Excerpted data:
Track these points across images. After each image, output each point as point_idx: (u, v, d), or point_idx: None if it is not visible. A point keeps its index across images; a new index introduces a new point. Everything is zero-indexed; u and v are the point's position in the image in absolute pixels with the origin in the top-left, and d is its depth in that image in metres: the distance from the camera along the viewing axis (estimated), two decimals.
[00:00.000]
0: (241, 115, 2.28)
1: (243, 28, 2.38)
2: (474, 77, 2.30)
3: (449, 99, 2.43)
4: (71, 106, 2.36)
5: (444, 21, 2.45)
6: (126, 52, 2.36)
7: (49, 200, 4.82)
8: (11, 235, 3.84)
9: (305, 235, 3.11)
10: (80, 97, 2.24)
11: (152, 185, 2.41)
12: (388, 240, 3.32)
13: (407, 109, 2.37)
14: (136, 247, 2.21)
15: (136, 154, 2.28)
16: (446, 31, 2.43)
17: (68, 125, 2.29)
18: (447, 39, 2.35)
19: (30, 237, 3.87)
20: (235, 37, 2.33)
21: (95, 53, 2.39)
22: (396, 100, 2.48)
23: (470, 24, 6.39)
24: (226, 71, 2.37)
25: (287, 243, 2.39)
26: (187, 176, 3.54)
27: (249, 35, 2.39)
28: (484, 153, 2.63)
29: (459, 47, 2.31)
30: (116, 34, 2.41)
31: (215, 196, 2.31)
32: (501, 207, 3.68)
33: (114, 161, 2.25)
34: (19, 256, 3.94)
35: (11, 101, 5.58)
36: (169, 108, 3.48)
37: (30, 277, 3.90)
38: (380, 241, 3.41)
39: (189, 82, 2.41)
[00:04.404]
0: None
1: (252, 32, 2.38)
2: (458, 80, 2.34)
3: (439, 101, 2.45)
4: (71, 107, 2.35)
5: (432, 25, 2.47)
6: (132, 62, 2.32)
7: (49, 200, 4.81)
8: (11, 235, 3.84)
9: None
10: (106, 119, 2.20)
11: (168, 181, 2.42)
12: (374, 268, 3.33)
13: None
--
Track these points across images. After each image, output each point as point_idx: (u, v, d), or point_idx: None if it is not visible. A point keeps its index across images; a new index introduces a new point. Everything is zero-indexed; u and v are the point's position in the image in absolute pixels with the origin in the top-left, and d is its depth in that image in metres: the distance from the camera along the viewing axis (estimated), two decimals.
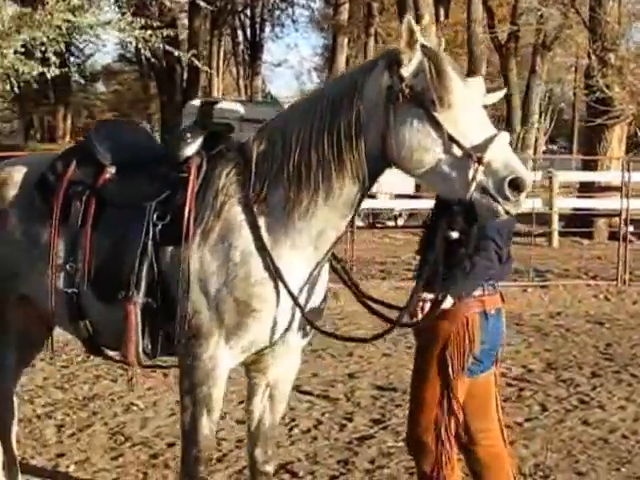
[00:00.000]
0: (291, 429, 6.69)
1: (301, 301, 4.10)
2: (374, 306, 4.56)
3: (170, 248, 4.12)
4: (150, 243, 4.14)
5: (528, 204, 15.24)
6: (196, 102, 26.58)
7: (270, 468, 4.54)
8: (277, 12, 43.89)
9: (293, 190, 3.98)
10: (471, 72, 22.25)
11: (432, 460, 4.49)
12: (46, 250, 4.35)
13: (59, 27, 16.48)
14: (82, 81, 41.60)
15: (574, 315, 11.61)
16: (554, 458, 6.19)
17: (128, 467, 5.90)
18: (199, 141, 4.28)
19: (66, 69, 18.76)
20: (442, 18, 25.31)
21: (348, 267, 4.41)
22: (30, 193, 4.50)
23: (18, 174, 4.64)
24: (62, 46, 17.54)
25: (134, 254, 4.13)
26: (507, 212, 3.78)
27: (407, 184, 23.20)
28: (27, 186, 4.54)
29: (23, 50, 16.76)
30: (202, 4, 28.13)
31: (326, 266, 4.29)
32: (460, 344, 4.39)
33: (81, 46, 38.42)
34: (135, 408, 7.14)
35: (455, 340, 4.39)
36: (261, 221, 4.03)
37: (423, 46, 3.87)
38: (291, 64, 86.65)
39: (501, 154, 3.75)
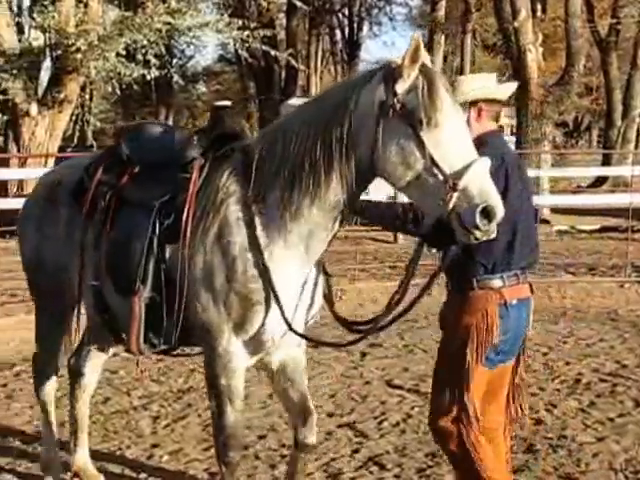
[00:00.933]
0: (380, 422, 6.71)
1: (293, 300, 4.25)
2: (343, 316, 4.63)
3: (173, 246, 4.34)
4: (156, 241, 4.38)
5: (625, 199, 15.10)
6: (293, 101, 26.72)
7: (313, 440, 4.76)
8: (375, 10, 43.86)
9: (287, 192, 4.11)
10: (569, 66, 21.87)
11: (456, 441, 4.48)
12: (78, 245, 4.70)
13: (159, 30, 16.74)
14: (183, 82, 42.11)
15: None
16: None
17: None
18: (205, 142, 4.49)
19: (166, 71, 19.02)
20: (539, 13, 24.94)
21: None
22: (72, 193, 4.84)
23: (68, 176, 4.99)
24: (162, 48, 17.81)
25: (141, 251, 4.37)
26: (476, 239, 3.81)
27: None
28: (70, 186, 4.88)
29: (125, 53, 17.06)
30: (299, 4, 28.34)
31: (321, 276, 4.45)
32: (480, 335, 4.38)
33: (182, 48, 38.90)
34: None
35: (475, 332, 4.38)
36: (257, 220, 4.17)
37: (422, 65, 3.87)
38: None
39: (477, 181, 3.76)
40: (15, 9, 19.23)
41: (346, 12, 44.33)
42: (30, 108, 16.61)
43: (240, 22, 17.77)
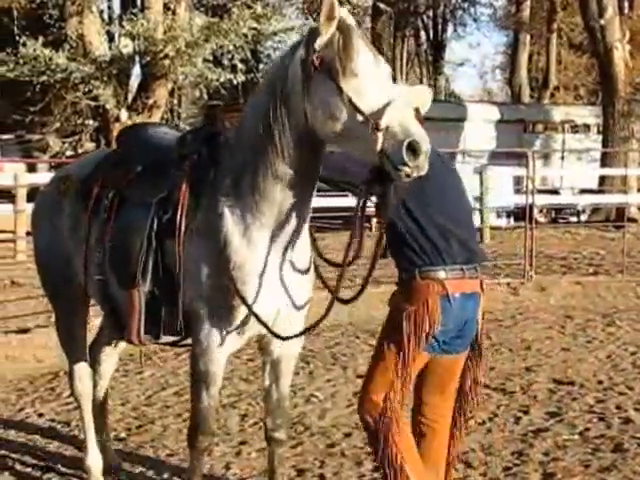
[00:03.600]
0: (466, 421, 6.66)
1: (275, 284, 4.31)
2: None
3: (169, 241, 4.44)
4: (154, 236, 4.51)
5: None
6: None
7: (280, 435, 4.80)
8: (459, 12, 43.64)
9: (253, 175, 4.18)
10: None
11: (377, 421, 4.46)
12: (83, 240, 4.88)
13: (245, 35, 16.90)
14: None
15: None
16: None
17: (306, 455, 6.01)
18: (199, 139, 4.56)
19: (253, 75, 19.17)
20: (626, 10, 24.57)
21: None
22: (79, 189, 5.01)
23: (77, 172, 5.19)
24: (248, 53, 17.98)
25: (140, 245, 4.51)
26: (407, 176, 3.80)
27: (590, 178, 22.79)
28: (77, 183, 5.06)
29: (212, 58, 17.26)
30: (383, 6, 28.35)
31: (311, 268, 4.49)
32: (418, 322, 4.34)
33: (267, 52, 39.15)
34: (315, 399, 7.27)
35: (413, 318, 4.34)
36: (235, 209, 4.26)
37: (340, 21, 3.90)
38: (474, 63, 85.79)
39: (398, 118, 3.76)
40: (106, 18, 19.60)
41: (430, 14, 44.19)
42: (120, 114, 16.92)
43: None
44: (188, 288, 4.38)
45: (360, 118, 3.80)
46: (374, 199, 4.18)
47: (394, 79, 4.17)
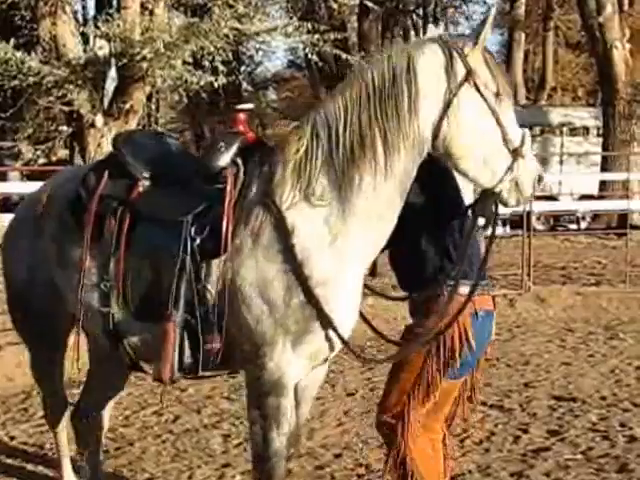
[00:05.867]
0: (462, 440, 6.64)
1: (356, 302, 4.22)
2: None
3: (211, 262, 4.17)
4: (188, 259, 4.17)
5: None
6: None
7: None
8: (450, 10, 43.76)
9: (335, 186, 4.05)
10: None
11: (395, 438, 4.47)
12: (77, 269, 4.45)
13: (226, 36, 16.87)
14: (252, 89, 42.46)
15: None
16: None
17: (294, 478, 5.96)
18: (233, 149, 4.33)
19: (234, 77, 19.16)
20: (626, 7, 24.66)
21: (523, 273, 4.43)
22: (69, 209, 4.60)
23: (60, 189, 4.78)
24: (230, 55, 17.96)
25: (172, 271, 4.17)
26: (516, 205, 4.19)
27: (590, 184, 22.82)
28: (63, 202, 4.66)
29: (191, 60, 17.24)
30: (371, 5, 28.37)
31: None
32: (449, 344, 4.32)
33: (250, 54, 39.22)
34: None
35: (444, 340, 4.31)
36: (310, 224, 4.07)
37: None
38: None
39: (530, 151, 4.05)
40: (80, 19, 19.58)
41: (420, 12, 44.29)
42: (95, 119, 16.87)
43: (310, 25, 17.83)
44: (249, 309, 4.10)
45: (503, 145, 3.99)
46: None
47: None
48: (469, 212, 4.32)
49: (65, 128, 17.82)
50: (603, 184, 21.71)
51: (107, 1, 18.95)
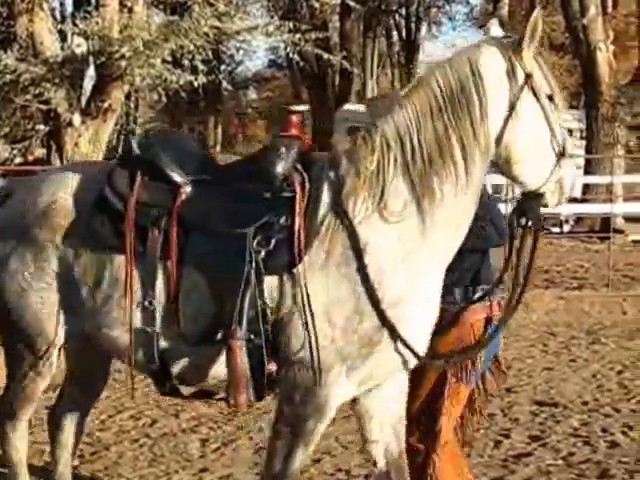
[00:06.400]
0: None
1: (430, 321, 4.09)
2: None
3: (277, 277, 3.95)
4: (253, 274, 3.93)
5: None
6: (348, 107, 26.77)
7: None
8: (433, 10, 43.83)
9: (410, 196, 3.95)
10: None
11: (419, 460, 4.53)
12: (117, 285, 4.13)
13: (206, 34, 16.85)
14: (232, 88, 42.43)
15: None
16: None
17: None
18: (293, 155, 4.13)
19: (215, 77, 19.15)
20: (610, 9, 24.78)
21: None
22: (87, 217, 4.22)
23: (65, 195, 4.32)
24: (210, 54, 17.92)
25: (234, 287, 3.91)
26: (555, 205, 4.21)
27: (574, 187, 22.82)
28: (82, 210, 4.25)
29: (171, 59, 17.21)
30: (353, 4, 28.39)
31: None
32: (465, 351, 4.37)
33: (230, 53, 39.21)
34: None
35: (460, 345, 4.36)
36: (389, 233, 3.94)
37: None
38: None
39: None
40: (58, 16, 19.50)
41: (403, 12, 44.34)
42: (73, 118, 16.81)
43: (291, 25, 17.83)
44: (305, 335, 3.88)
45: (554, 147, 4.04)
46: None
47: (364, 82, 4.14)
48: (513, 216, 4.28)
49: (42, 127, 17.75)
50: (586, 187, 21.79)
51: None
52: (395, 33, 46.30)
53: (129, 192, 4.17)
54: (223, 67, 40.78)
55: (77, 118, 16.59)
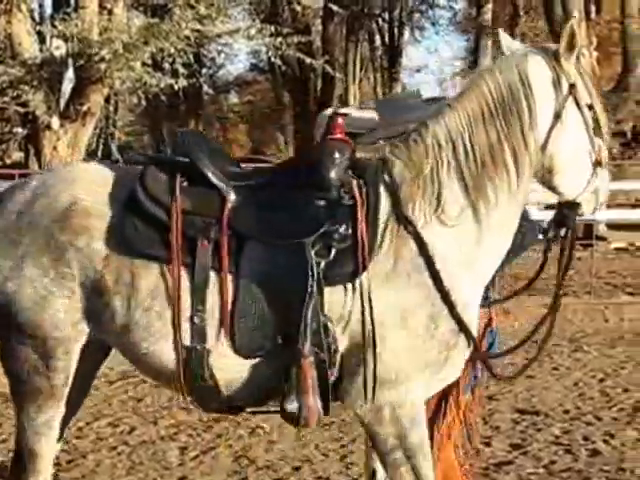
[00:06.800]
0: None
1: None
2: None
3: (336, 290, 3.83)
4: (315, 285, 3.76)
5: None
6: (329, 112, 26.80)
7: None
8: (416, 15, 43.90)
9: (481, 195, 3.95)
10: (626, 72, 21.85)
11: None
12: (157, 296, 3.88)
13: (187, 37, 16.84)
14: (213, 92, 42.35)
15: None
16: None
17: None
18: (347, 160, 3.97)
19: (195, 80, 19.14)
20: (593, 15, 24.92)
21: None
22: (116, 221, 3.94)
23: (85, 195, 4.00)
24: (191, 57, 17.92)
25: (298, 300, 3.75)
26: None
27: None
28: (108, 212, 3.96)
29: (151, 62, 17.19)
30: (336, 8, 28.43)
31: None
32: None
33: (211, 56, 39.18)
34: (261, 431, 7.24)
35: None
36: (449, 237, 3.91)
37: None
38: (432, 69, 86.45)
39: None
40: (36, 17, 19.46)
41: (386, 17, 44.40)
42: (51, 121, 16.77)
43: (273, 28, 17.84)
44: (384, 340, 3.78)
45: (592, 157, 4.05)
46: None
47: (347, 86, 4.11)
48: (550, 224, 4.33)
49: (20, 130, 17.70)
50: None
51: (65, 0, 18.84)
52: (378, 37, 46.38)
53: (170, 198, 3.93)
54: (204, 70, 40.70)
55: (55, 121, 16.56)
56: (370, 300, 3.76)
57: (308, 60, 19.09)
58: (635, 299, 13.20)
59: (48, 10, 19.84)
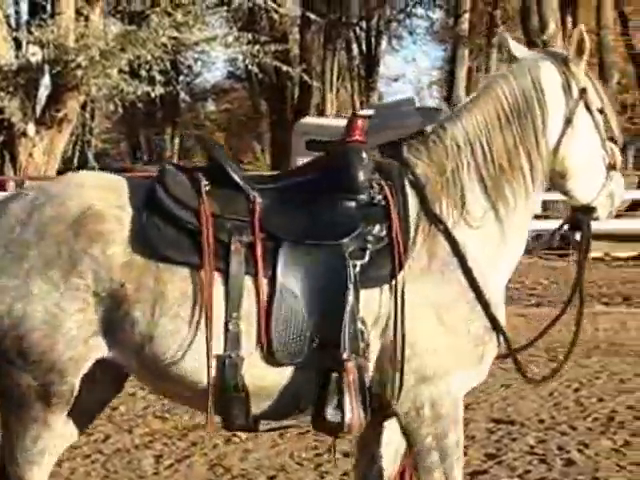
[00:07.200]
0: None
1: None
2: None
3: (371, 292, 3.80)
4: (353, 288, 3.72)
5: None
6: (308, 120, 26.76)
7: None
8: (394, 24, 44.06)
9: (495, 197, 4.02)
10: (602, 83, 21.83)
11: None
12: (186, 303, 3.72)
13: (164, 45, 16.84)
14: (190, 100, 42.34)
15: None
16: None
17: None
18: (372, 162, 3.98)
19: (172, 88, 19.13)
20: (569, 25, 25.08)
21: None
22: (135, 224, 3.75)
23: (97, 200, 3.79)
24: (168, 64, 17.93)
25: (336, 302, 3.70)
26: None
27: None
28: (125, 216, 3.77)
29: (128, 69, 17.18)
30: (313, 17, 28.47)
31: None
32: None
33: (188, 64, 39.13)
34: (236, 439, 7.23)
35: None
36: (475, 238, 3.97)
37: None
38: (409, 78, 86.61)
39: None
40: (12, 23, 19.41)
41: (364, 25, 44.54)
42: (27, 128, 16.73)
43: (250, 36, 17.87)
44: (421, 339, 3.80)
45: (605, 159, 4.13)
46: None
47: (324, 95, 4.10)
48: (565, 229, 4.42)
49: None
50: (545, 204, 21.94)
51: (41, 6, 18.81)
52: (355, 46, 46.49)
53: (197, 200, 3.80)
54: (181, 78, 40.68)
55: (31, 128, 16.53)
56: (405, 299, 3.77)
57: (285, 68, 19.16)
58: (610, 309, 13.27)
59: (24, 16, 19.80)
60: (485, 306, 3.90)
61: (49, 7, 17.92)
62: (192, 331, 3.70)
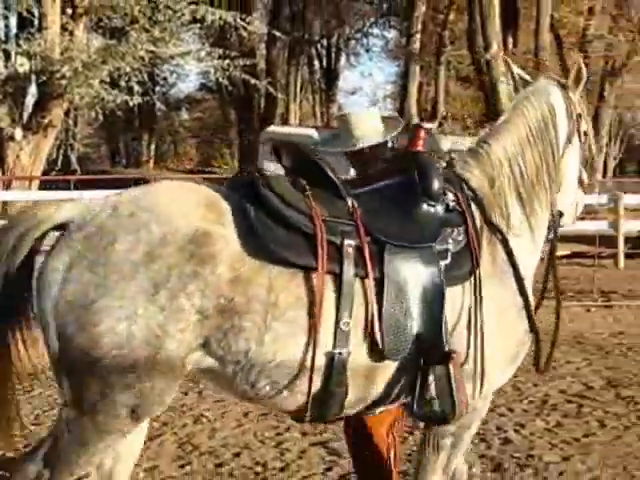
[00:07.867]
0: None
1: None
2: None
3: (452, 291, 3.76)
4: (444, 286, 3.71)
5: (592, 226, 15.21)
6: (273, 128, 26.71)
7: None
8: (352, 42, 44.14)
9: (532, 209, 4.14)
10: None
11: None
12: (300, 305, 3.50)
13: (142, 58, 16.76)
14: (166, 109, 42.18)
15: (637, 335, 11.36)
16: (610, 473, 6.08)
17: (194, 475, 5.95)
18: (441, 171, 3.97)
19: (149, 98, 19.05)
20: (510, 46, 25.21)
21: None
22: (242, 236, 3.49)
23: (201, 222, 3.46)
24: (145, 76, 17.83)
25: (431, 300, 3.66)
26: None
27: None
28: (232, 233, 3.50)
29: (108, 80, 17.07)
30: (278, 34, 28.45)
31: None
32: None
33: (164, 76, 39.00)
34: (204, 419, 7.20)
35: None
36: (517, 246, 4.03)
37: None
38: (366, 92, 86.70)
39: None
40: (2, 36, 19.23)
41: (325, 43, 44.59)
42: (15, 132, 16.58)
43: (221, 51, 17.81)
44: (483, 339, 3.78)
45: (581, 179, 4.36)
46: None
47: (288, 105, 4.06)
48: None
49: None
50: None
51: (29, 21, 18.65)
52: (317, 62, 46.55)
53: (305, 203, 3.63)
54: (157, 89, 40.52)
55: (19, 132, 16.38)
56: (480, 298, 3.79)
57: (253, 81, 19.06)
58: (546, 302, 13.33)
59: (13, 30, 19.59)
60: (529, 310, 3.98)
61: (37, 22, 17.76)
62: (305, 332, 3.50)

Problem:
Reproduce the records above exactly, but only from the line with "60: (485, 306, 3.90)" up to and including the line with "38: (366, 92, 86.70)". Leave the pictures out.

Task response:
60: (485, 306, 3.90)
61: (49, 7, 17.92)
62: (192, 331, 3.70)
[00:07.867]
0: None
1: None
2: None
3: (452, 291, 3.76)
4: (444, 286, 3.71)
5: (592, 226, 15.21)
6: (273, 128, 26.71)
7: None
8: (352, 42, 44.14)
9: (532, 209, 4.14)
10: None
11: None
12: (300, 305, 3.50)
13: (142, 58, 16.76)
14: (166, 109, 42.18)
15: (637, 335, 11.36)
16: (610, 473, 6.08)
17: (194, 475, 5.95)
18: (441, 171, 3.97)
19: (149, 98, 19.05)
20: (510, 46, 25.21)
21: None
22: (242, 236, 3.49)
23: (201, 222, 3.46)
24: (145, 76, 17.83)
25: (431, 300, 3.66)
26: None
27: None
28: (232, 233, 3.50)
29: (108, 80, 17.07)
30: (278, 34, 28.45)
31: None
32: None
33: (164, 76, 39.00)
34: (204, 419, 7.20)
35: None
36: (517, 246, 4.03)
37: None
38: (366, 92, 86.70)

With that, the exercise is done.